Para terminar: mi conclusión final no es pesimista. Si la práctica religiosa tradicional está en crisis, si los curas se acaban y los conventos se quedan vacíos, no nos preocupemos quienes seguimos pensando que lo de Jesús y su Evangelio es importante. El día que la religión no pinte nada, ese día no quedará en pie nada más que el Evangelio. Y de sobra sabemos que el Evangelio es vida, justicia, honestidad, respeto, generosidad, verdad y amor. Quienes vivan esto, aunque ni sepan que Dios existe y que Jesús es el camino para ir a Dios, sean o no sean religiosos, palparán “el más allá” que todos anhelamos.

[1] Walter Burkert, Homo Necans, Barcela, Acantilado, 2013, p. 125; G. van der Leeuw, Phänemonologie der Religion, ed. 1933, p. 87.

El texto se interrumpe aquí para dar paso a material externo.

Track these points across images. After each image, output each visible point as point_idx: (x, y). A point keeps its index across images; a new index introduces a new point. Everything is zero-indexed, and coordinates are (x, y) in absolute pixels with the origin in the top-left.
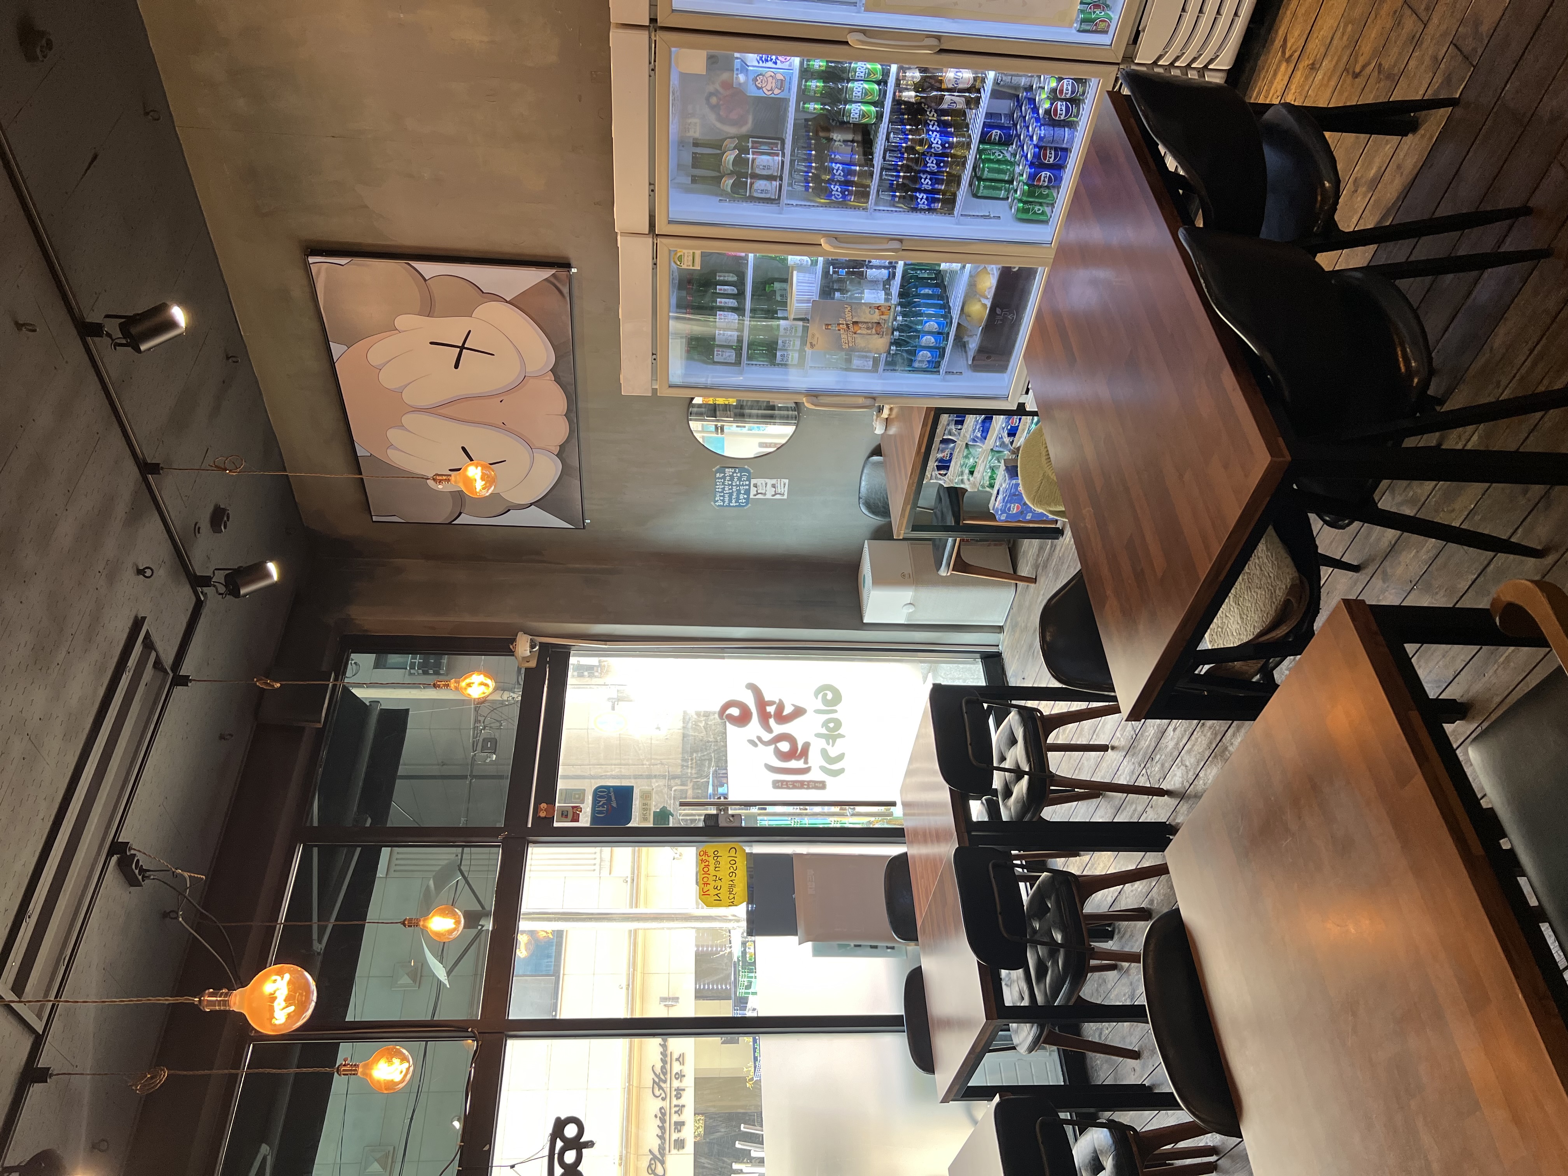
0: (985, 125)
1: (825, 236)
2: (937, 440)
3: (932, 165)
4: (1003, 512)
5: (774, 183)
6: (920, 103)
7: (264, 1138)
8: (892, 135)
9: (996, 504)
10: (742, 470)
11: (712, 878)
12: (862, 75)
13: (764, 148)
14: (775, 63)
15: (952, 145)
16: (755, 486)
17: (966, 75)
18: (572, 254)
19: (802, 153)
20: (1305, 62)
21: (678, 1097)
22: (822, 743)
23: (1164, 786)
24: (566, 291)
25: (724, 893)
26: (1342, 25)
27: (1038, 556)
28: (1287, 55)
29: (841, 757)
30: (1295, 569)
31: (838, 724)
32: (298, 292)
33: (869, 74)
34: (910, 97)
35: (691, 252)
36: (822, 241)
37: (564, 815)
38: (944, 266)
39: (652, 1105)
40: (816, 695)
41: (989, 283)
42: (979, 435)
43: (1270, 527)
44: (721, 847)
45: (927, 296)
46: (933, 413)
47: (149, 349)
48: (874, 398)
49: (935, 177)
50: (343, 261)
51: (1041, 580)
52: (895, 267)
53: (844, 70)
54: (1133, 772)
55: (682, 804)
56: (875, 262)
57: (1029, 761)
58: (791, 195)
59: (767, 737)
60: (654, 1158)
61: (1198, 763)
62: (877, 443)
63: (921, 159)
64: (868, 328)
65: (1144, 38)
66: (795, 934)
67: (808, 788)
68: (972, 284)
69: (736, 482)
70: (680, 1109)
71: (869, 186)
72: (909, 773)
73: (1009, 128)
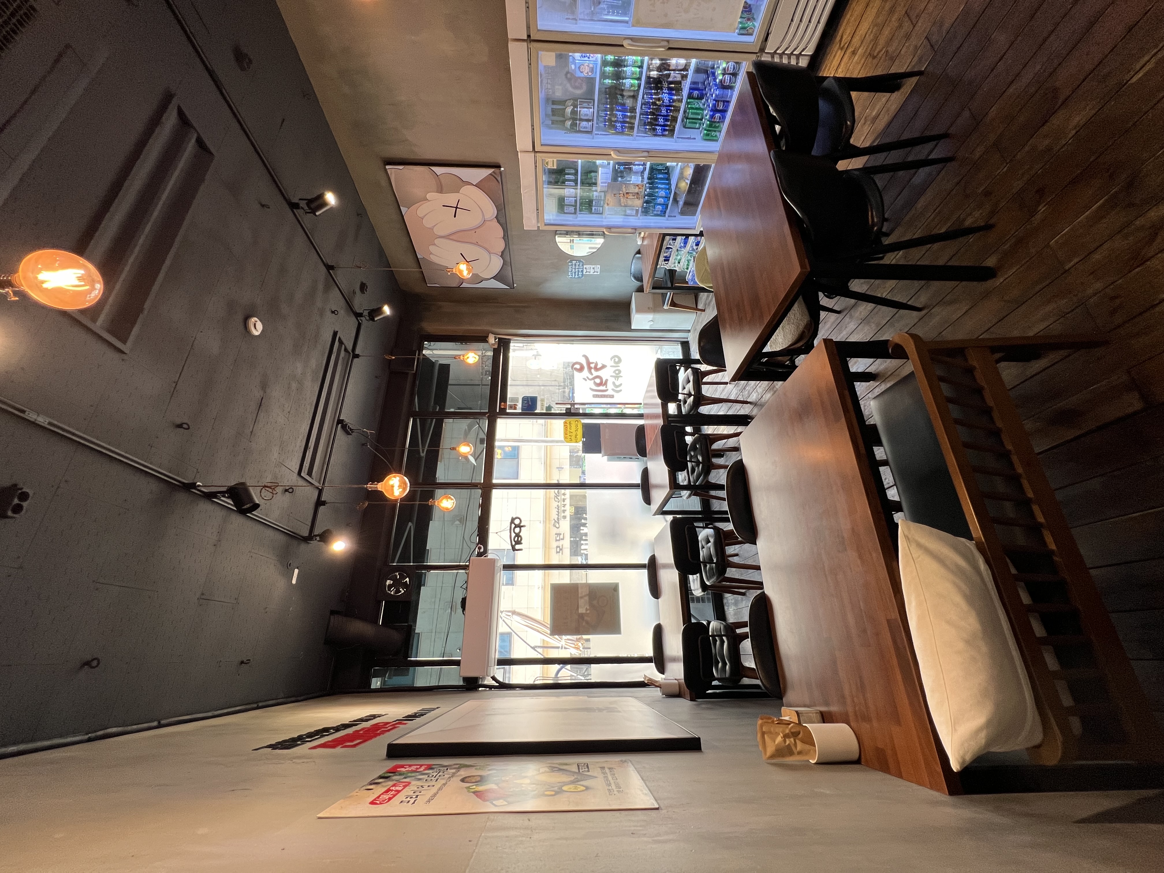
0: (691, 89)
1: (613, 150)
2: (664, 247)
3: (664, 112)
4: (692, 280)
5: (590, 123)
6: (660, 78)
7: (410, 520)
8: (645, 96)
9: (688, 277)
10: (580, 261)
11: (568, 432)
12: (631, 63)
13: (585, 105)
14: (589, 58)
15: (674, 101)
16: (586, 268)
17: (682, 61)
18: (501, 162)
19: (602, 107)
20: (850, 50)
21: (564, 501)
22: (613, 379)
23: (748, 400)
24: (499, 179)
25: (573, 438)
26: (872, 26)
27: (706, 300)
28: (842, 46)
29: (621, 385)
30: (809, 317)
31: (620, 371)
32: (384, 183)
33: (635, 62)
34: (654, 75)
35: (552, 160)
36: (612, 153)
37: (511, 407)
38: (668, 164)
39: (555, 504)
40: (611, 359)
41: (689, 172)
42: (683, 245)
43: (801, 297)
44: (572, 420)
45: (661, 179)
46: (662, 235)
47: (320, 214)
48: (636, 229)
49: (666, 118)
50: (401, 167)
51: (707, 311)
52: (646, 165)
53: (622, 61)
54: (737, 394)
55: (557, 404)
56: (637, 163)
57: (694, 390)
58: (598, 129)
59: (591, 377)
60: (555, 521)
61: (763, 391)
62: (638, 249)
63: (659, 109)
64: (633, 196)
65: (770, 37)
66: (600, 453)
67: (607, 397)
68: (681, 173)
69: (577, 267)
70: (564, 506)
71: (634, 124)
72: (647, 391)
73: (703, 90)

[2] Dennis E. Smith, Del Simposio a la Eucaristía. El banquete en el mundo cristiano antiguo, Estella, Verbo Divino, 2009, p. 27.

[3] Jean Zumstein, El Evangelio según Juan, vol. I, Salamanca, Sígeme, pgs. 495-496; cf. Köster, ThWNT VIII, 198-199.

[4] Para una información, bien documentada, sobre estos datos, cf. Daniel Marguerat (ed.), Introducción al Nuevo Testamento, Bilbao, Desclée de Brouwer, 2008, que ha recopilado los estudios más seguros y mejor informados sobre estos datos.

[5] U. Schnelle, Paulus. Leben und Denken, Berlin, Walter de Gruyter, 2003, p. 56.

[6] A. Piñero y J. Montserrat, “Introducción general” a Textos gnóticos. Biblioteca de Nag Hammadi I, Madrid, Trotta, 1997, pp. 100-104.